Your job is to print the listing exactly.

· · ·

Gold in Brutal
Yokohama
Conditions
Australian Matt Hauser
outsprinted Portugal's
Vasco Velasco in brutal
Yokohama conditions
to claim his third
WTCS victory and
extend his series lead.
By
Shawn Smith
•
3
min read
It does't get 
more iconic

· · ·

Task solution:
Gold in Brutal
Yokohama
Conditions
Australian Matt Hauser
outsprinted Portugal's
Vasco Velasco in brutal
Yokohama conditions
to claim his third
WTCS victory and
extend his series lead.
By
Shawn Smith
•
3
min read
It does't get 
more iconic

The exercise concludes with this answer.